« Impossible de faire comme si de rien n’était » : récit d’une fashion week marquée par la guerre en Ukraine

Par Caroline Rousseau, Sophie Abriat et Valentin Pérez

Publié aujourd’hui à 07h00, mis à jour à 16h48

Lundi 28 février On a connu un exercice plus simple que de parler de défilés alors qu’une guerre est en cours en Europe. Ce sont les étudiants du master of arts in fashion design de l’Institut français de la mode qui ont eu le rôle délicat d’ouvrir la fashion week parisienne en présentant une vidéo de leurs collections de fin d’études. Une partie des accessoires dessinés ont ensuite été transformés en objets numériques prêts à intégrer le métavers. On peut y voir une façon de déserter le monde qui se disloque sous nos yeux pour tenter d’en construire un nouveau. Car la guerre en Ukraine a percé la bulle euphorisante de la mode. Les invités s’interrogent au fil des heures : poster ou ne pas poster ? Relayer les shows en stories ou faire profil bas ? Les avis sont partagés. Certains professionnels, les influenceurs et les tiktokeurs, doivent assurer leur mission de retransmission s’ils veulent être réinvités la saison prochaine… « Business is business », se justifient ceux qui continuent de brandir leur téléphone au passage des mannequins. D’autres ont fait le choix de ne plus diffuser de photos. « Impossible de faire comme si de rien n’était. »

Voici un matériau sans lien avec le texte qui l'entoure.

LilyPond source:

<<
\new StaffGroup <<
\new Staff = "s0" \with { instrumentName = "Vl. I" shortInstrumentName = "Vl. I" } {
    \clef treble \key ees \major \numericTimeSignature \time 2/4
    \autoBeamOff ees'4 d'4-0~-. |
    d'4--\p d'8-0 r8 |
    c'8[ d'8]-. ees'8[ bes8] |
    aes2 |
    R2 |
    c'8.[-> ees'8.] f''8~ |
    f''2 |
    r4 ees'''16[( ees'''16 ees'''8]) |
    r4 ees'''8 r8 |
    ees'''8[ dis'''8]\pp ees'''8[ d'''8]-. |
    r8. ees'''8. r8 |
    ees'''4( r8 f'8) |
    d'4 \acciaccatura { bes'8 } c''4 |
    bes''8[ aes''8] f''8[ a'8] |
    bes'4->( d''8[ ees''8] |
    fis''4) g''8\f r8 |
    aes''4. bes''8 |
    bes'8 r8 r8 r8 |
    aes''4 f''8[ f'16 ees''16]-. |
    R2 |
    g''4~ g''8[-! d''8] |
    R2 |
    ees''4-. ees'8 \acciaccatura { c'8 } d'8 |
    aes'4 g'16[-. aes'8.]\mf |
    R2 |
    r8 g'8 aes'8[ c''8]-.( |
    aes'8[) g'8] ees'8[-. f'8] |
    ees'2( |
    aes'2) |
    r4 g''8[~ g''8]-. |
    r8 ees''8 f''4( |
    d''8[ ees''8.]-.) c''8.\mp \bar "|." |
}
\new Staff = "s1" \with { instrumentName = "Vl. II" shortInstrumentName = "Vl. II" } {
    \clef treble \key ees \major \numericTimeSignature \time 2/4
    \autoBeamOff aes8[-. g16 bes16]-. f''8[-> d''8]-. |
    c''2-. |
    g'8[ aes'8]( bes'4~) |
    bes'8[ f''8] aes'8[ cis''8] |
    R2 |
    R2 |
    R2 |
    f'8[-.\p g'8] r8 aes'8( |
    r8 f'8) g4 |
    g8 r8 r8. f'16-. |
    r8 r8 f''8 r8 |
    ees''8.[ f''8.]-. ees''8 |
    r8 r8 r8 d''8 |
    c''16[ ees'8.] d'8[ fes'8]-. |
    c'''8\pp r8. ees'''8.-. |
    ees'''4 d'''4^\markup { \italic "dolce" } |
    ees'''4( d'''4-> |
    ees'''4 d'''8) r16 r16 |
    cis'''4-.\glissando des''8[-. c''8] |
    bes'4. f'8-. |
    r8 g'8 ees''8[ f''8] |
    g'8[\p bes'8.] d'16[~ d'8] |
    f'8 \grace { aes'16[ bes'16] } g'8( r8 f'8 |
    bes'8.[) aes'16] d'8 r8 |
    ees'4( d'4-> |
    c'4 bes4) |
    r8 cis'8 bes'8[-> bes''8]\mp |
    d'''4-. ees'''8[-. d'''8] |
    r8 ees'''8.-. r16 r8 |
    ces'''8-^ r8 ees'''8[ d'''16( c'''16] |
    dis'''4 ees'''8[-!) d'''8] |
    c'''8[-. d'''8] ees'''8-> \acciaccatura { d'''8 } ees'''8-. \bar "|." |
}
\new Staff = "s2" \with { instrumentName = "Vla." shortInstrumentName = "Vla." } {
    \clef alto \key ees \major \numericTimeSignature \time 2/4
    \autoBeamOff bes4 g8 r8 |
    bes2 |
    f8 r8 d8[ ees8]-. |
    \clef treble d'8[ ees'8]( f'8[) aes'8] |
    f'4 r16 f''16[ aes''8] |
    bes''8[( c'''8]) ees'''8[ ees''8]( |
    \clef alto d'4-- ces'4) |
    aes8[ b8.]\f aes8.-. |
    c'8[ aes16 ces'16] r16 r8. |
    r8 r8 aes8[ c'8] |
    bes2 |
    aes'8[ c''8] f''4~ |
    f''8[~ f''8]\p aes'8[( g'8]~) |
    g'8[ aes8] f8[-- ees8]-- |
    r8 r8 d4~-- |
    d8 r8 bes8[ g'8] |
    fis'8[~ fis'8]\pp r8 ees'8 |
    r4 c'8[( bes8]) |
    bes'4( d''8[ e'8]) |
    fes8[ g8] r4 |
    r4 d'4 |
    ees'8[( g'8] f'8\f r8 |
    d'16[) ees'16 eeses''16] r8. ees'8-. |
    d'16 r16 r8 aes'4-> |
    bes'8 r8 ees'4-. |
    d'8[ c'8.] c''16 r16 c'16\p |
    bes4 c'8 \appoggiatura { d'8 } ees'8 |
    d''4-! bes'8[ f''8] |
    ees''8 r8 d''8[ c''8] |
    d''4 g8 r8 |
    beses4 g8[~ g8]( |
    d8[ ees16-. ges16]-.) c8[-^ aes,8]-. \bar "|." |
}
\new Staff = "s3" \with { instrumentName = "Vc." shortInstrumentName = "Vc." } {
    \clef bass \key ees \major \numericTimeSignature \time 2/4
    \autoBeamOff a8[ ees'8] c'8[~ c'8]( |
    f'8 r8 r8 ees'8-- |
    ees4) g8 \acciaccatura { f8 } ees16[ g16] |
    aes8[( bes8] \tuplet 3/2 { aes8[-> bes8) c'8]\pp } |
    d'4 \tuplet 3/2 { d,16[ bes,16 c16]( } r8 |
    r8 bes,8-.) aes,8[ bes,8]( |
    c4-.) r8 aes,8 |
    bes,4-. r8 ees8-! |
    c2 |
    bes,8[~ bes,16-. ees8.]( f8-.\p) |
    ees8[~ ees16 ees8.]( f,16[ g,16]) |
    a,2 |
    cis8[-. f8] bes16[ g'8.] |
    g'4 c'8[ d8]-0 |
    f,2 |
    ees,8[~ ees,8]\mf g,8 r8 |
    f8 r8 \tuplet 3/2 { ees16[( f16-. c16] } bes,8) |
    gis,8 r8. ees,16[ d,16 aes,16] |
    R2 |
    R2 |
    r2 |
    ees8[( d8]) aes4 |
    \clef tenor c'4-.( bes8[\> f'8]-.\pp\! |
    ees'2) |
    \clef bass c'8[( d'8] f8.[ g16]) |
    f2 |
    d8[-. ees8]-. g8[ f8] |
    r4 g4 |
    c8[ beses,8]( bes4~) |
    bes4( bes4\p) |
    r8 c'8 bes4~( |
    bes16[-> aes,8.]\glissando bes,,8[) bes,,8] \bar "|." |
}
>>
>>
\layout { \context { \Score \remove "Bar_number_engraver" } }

Victor Weinsanto a lancé sa marque pendant la pandémie, soutenu par Adrian Joffe. Le créateur labélisé « génération Covid » est habitué à ce que les soubresauts de l’actualité dictent son agenda. Fataliste, le demi-finaliste du prix LVMH 2022 se demande s’il existe un bon moment pour défiler… Bon gré, mal gré, il continue d’avancer. Depuis qu’une de ses robes en dentelle a été aperçue dans la saison 2 d’Emily in Paris, les commandes s’envolent…

A 19 heures, la Fédération de la haute couture et de la mode poste un message à sa communauté. Son président rappelle que « la création repose sur le principe de liberté, quelles que soient les circonstances. Et le rôle de la mode est de contribuer à l’émancipation individuelle et collective dans nos sociétés ». Il invite à « vivre les défilés des jours à venir avec la gravité qui s’impose en ces heures sombres ». Ceux qui hésitaient à poster des photos des shows sur les réseaux sociaux interprètent ce communiqué comme un feu vert à la retransmission des événements. En stories Instagram, les drapeaux bleu et jaune de l’Ukraine se mélangent à des photos de streetstyle et de podiums. Le contraste est déroutant.

Le soir, de jeunes gens crient, massés devant l’entrée du Palais Brogniart. Venus s’installer devant l’entrée du défilé Off-White, ils grappillent, comme une nuée de papillons attirés par la même source de lumière, des photos des invités plus ou moins célèbres : Carla Bruni, Paul Pogba, Olivier Rousteing et Jonathan Anderson… Mais leur notoriété n’est pas grand-chose face à celle de Rihanna : à l’intérieur, voilà les vedettes condamnées à attendre trois quarts d’heure avant que la star ne s’installe.